“Dolares! Cambio, cambio, dooolares!” Haunting or resounding, so clearly perceptible that one would think they were the result of a casting, the voices of unofficial dollar changers accompany tourists, but also Argentines, in the streets of the hypercentre of Buenos Aires, a district of offices and monuments.

Totally illegal, but perfectly tolerated, the “arbolitos” (small trees) offer “the street rate”, twice the official one: these days around 230 pesos for 1 dollar, instead of 130. “Arbolitos “? Because of the “green leaves” (the green of the dollar), which they figuratively hold at arm’s length.

Because the Argentinians – forbidden to withdraw more than 200 dollars per month to avoid bleeding – hoard in dollars from the street as soon as they can, as soon as they receive their salary, abandoning the peso. A deep-rooted distrust, just like towards bank deposits. Even if it means changing the dollars back into pesos, at the time of certain purchases or invoices.

“I buy (dollars) like a little ant, with 20 or 50 dollars, I can’t do more,” Marcela, a 56-year-old trader, told AFP. Who chokes on a “Never!” to the question of whether she would consider saving in pesos.

– “Karma” Argentine

“It’s a service that we render to the community”, explains most naturally an arbolito who requests anonymity, apparently indifferent to the fact that his activity contributes to undermine confidence in the peso.

“What would be the use of people going to the bank? It’s much better for them to change in a cueva” (cellar), named after these discreet counters or reduced areas where the so-called “blue” (or dark) dollar flourishes. .
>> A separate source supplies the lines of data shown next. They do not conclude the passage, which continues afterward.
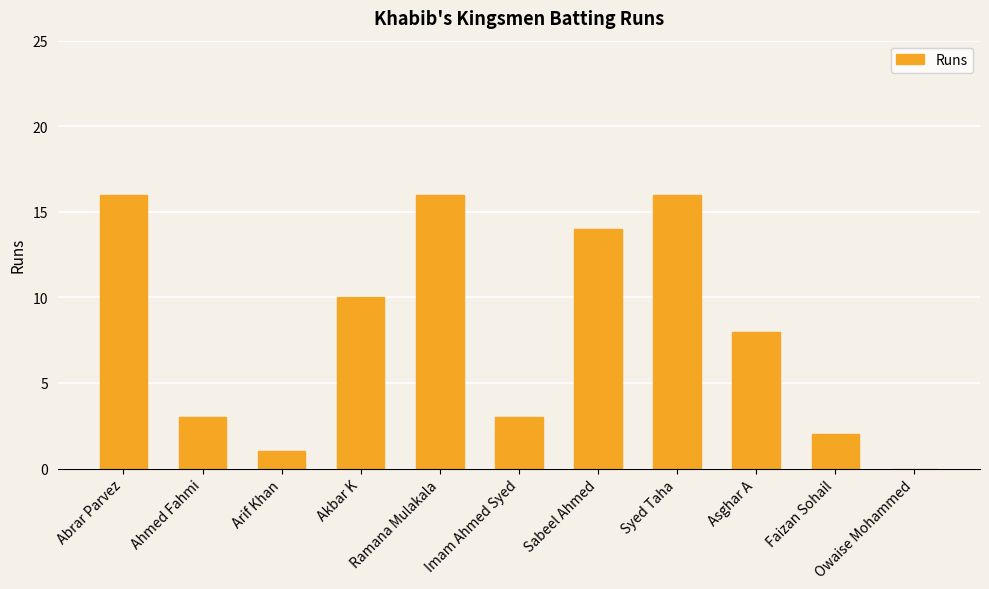

True or false: the data shows 3 at Ahmed Fahmi.

True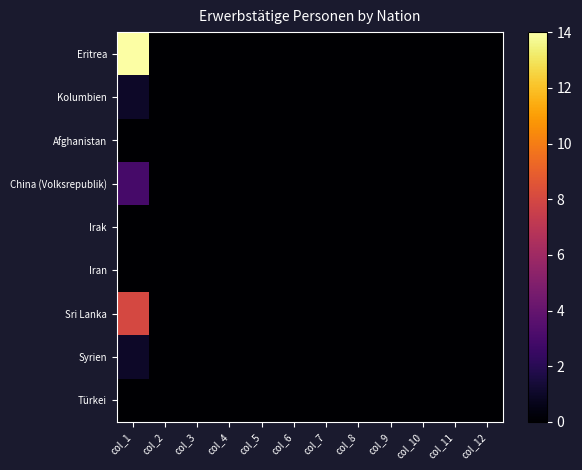

At how many categories does at least one series exceed 2?

1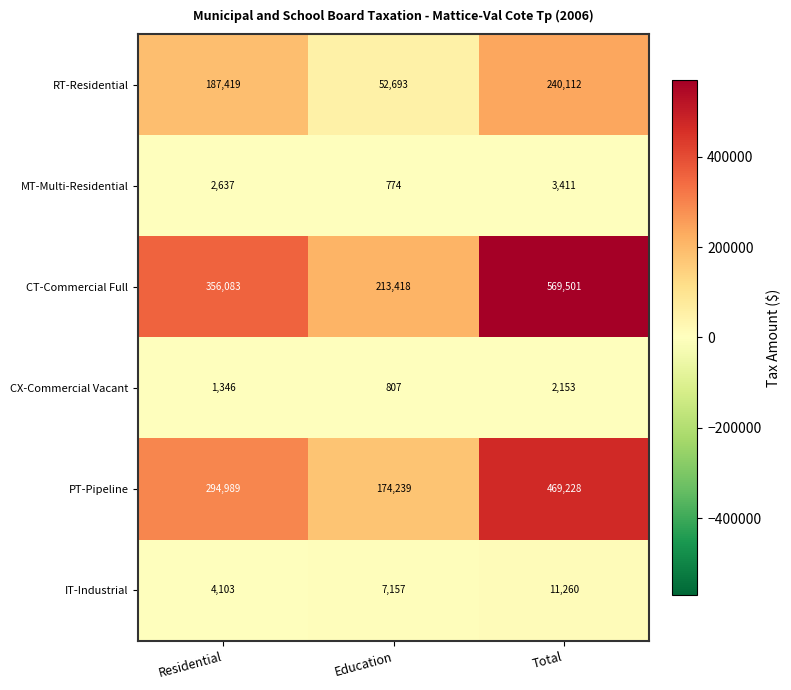

Read the IT-Industrial value at Education.

7157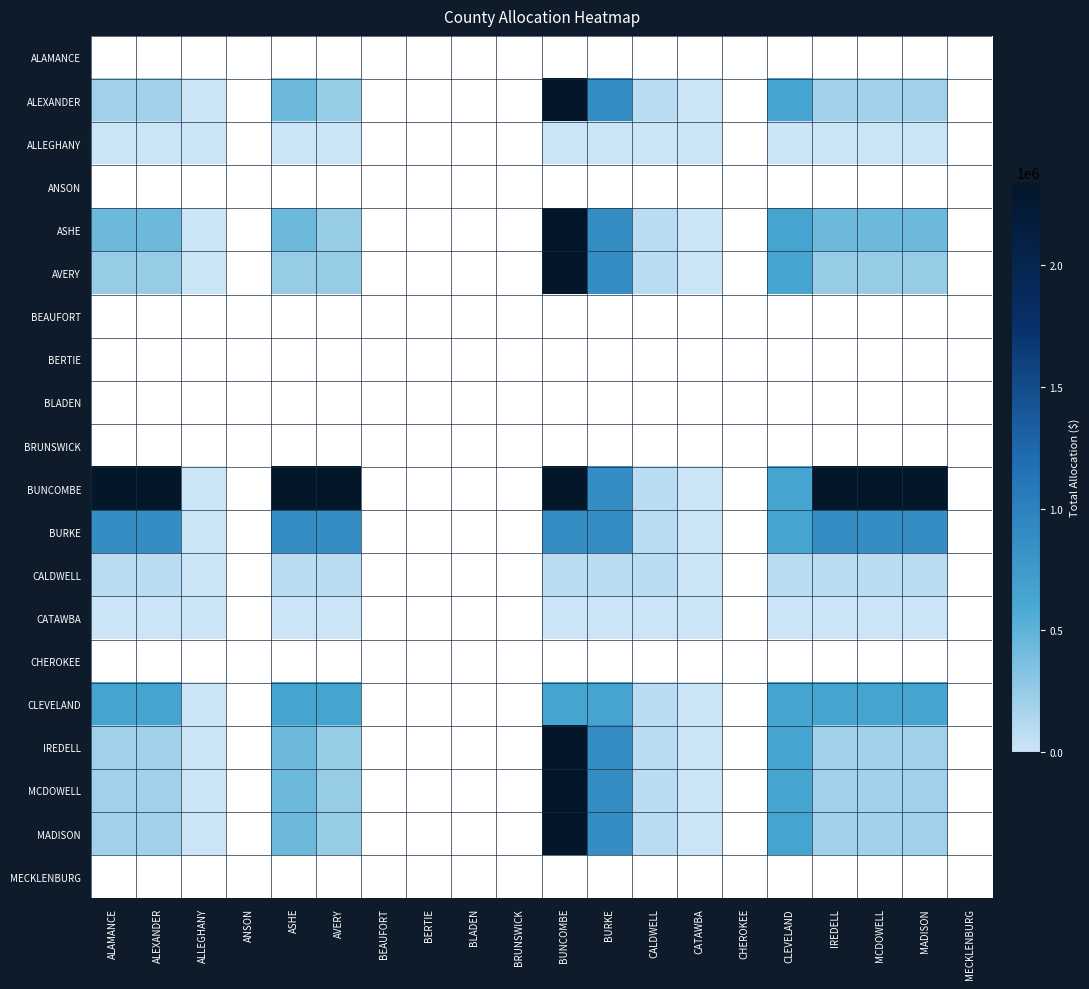

How many distinct data groups are displayed?

20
“In dual-monetary societies like here, where the dollar is a reference and a store of value, people save in dollars, the demand is constant”, summarizes the economist Andrés Wainer, of the Latin American Faculty of Social Sciences. Suddenly “in Argentina, the dollar is still in the news”.

Some cafes, shops in the center, display on a sign the rate at which they give change (in peso) if you pay in dollars.

It’s for tourists, because an Argentinian knows he should never get rid of his dollars. “The trick is to buy, always buy dollars! And sell if there is no other option”, asserts Marcela.

Whether it’s buying a car, providing expensive medical treatment, renting an apartment, the accounts are made in greenbacks, a shocking argument in a negotiation as soon as you say you can settle in dollars.

It became natural. Also Marcela thinks, counts, in greenbacks. She has no idea of ​​the price of her house in pesos. In dollars, yes. “Addiction to the dollar is a karma that we will live without end”.

– “Interpretation key” –

“As long as there is this inflation” (60% over 12 months) “it is obvious to manage in dollars. We have neither hard currency nor controlled inflation”, analyzes Alejandro Bennazar, president of the Argentine Real Estate Chamber.

The economist Nicolas Gadano, ex-director of the Central Bank, estimated in 2021 that Argentines held in bank vaults, safes, between the pages of a book, etc., “some 200 billion dollars in the form of banknotes “, or “10% of the dollars in circulation in the world, and 20% of those circulating outside the USA” – a figure however controversial.

Suddenly the idea of ​​formalizing the “dollarization” of the economy has resurfaced in the debate. “A delirium which would act the renunciation of building a nation-state”, denounces the Minister of Economy Martin Guzman. If there is de facto a bimonetary economy in Argentina, it is due to the “lack of confidence in the peso”.

In the meantime, the peso/dollar exchange rate remains for Argentines, regardless of social class, “a relevant tool (…) a key to interpreting what is happening”, explains Mariana Luzzi, sociologist, author of a book entitled “The dollar, history of an Argentine currency”.

“We Argentines know very well that if the dollar rises, it announces difficulties: it will result in price increases, but more deeply, it means that something important is happening in the economic situation, that the current government does not control”.